What to do: According to the article about the volunteer koi team, how many fish settled into the holding tank Dr. Nova Reaves built?

Exercise passage:
--- START ---

Volunteers help with a fishy situation
Doug Stockdale is the kind of Best Friends volunteer who is willing to do just about anything for the animals. Doug and his wife Juli moved from Alaska four years ago to a new permanent home in Texas. But they keep returning to their vacation home in southern Utah, where they’ve become dedicated volunteers at the Sanctuary. They have helped with some very special projects to help the furry (and finned) Sanctuary residents.
Since they started volunteering at the Sanctuary, Doug and Juli have volunteered in many areas, including Cat World, where they helped to care for a group of 67 cats seized by animal control and brought to the Sanctuary from an overcrowded home. Juli greets visitors at the Best Friends Welcome Center, and they have both helped in Dogtown and lent a hand at several Strut Your Mutt events. “I’ll even do tasks like data entry and stuffing envelopes, because it’s important to the overall mission of Best Friends, and the variety is kind of fun,” says Doug. And so, when an extra special project came up, staff asked Doug if he’d be willing to help.
Koi pond at Best Friends
One of the first things visitors see when arriving at the Best Friends Welcome Center is the koi pond. But when a few of the fish came down with an illness and their pond needed an overhaul, staff got to work setting up a temporary home for them at the Best Friends Animal Clinic, so that they could be treated, and the pond could be drained for repairs.
While Best Friends veterinarians aren’t aquatic specialists, Dr. Nova Reaves had some experience with them, and she jumped in to lead the charge on their treatment — even building from scratch a special holding tank for them. Soon all the fish (18 koi plus one large goldfish) had settled into their new place. But getting and keeping koi fish healthy is a big job, and Dr. Nova couldn’t do it alone.
Taking care of koi
Dr. Nova needed help feeding and monitoring the fish, changing the water in their tank and keeping the temperature and water quality just right. Striking just the right balance to keep the fish happy is a delicate operation, so she called on the help of local volunteers, who became known as the koi team.
Doug and other local volunteers were immediately onboard. At the time, he didn’t know anything about koi fish, but he was about to become something of an “amateur expert” when it came to the colorful fish.
The koi team is made up of six volunteers, and under Dr. Nova’s direction, they rose to the challenge of caring for the fish daily. Doug stresses that this has really been a group effort: “I like the saying ‘There is no I in team,’” he says. “The other volunteers are and have been equally responsible for the health and welfare of the fish.”
Water testing for koi
On some days, Doug, aka Captain Koi, looks like a scientist. He performs chemical tests by filling a test tube with water from the fish tank, adding chemical agents and waiting for a color change. He then compares the color in the test tube to a detailed color chart, which reveals whether the tank is perfectly balanced. Lastly, he makes careful notes in the koi fish log book.

--- END ---

Excerpted records:
--- START ---

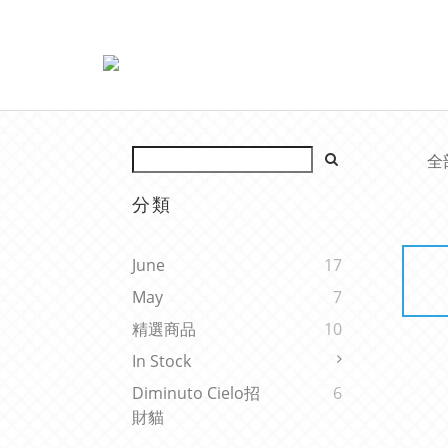
全
分類
June
17
May
7
精選商品
10
In Stock
Diminuto Cielo招
6
財貓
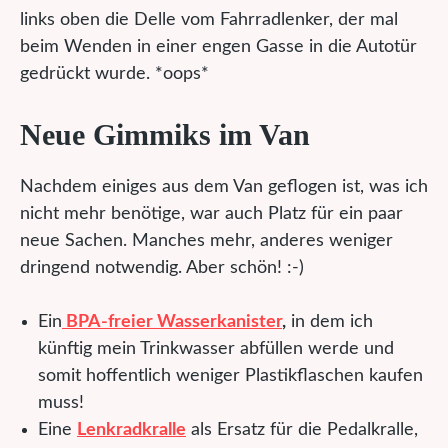
links oben die Delle vom Fahrradlenker, der mal
beim Wenden in einer engen Gasse in die Autotür
gedrückt wurde. *oops*
Neue Gimmiks im Van
Nachdem einiges aus dem Van geflogen ist, was ich
nicht mehr benötige, war auch Platz für ein paar
neue Sachen. Manches mehr, anderes weniger
dringend notwendig. Aber schön! :-)
Ein
BPA-freier Wasserkanister
,
in dem ich
künftig mein Trinkwasser abfüllen werde und
somit hoffentlich weniger Plastikflaschen kaufen
muss!
Eine
Lenkradkralle
als Ersatz für die Pedalkralle,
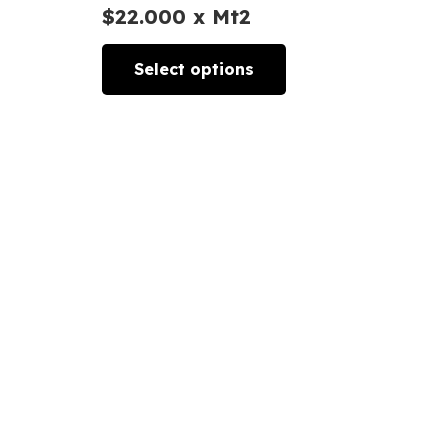
$
22.000
x Mt2
Select options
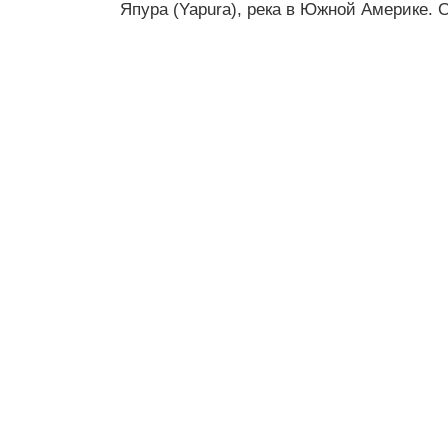
Япура (Yapura), река в Южной Америке. 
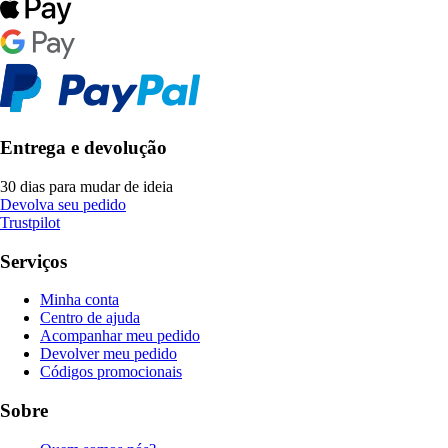
Entrega e devolução
30 dias para mudar de ideia
Devolva seu pedido
Trustpilot
Serviços
Minha conta
Centro de ajuda
Acompanhar meu pedido
Devolver meu pedido
Códigos promocionais
Sobre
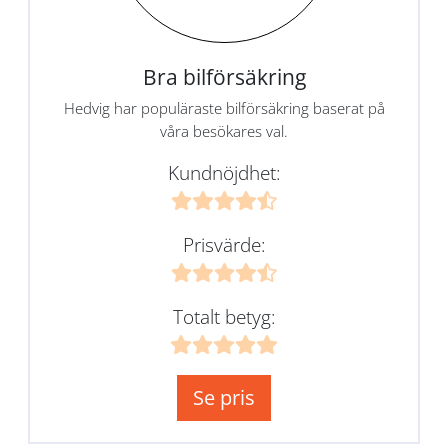
Bra bilförsäkring
Hedvig har populäraste bilförsäkring baserat på
våra besökares val.
Kundnöjdhet:
Prisvärde:
Totalt betyg:
Se pris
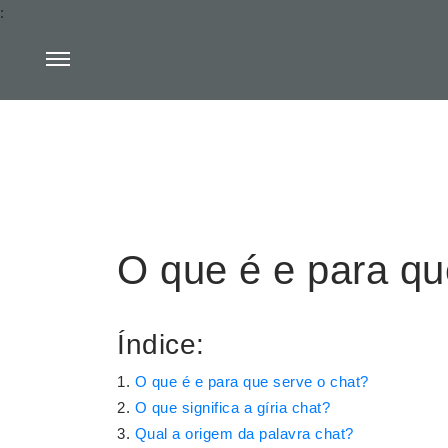
:
O que é e para qu
Índice:
O que é e para que serve o chat?
O que significa a gíria chat?
Qual a origem da palavra chat?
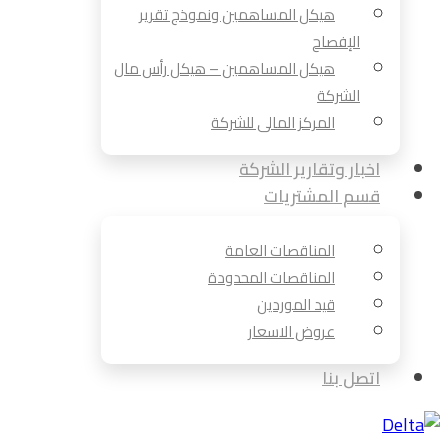
هيكل المساهمين ونموذج تقرير
الإفصاح
هيكل المساهمين – هيكل رأس مال
الشركة
المركز المالى للشركة
اخبار وتقارير الشركة
قسم المشتريات
المناقصات العامة
المناقصات المحدودة
قيد الموردين
عروض الاسعار
اتصل بنا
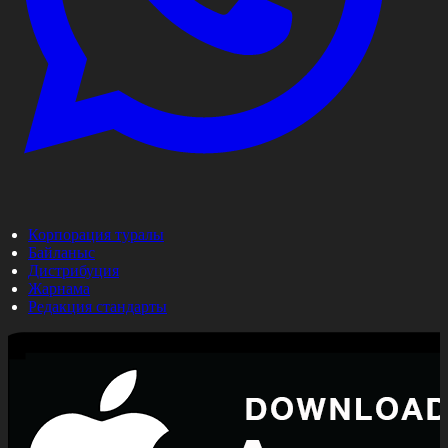
Корпорация туралы
Байланыс
Дистрибуция
Жарнама
Редакция стандарты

--- END ---

Exercise answer: Nineteen: 18 koi plus one large goldfish.